7. Work out the distance between these pairs of points.
a. $\,(4, 3)\,$ and $\,(4, -5)\,$
b. $\,(-1, 7)\,$ and $\,(5, 7)\,$
c. $\,(-3, 8)\,$ and $\,(-3, -6)\,$
d. $\,(2, 0)\,$ and $\,(-8, 0)\,$
👀 Show answer
a. Same $x$: $|3-(-5)|=|8|=8$ units.
b. Same $y$: $|5-(-1)|=|6|=6$ units.
c. Same $x$: $|8-(-6)|=|14|=14$ units.
d. Same $y$: $|2-(-8)|=|10|=10$ units.
8. This is part of Guillaume’s homework. He has worked out the correct answer.

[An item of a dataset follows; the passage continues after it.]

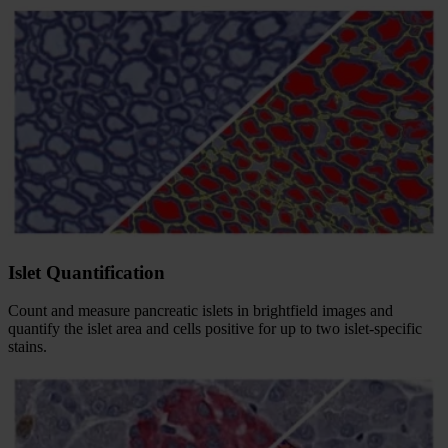
Islet Quantification
Count and measure pancreatic islets in brightfield images and
quantify the islet area and cells positive for up to two islet-specific
stains.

a. What do you think of Guillaume’s method?
b. Can you think of an easier method? If yes, write down this method.
👀 Show answer
a. His reasoning is acceptable: he subtracts $x$-coordinates and recognises distance is positive, so the distance between $(-4,2)$ and $(-9,2)$ is $|{-9}-(-4)|=|{-5}|=5$ units. Writing a negative intermediate result ($-5$) is fine if the absolute value is then taken.
b. A simpler method is to use the absolute difference directly: $d=\big|x_2-x_1\big|$ (or $\big|y_2-y_1\big|$ for horizontal/vertical pairs). Here, $|{-9}-(-4)|=5$ units.
❓ EXERCISES
9. The blue cards show pairs of points on a coordinate grid. The yellow cards show the distances between two points. Match each blue card to its correct yellow card. The first one has been done for you.
👀 Show answer
Blue cards (with distances):
- A$(-4,3)$ and $(-7,3)$ → distance $|{-4}-(-7)|=3$ ⇒ matches iii ($3$). ✅ (given)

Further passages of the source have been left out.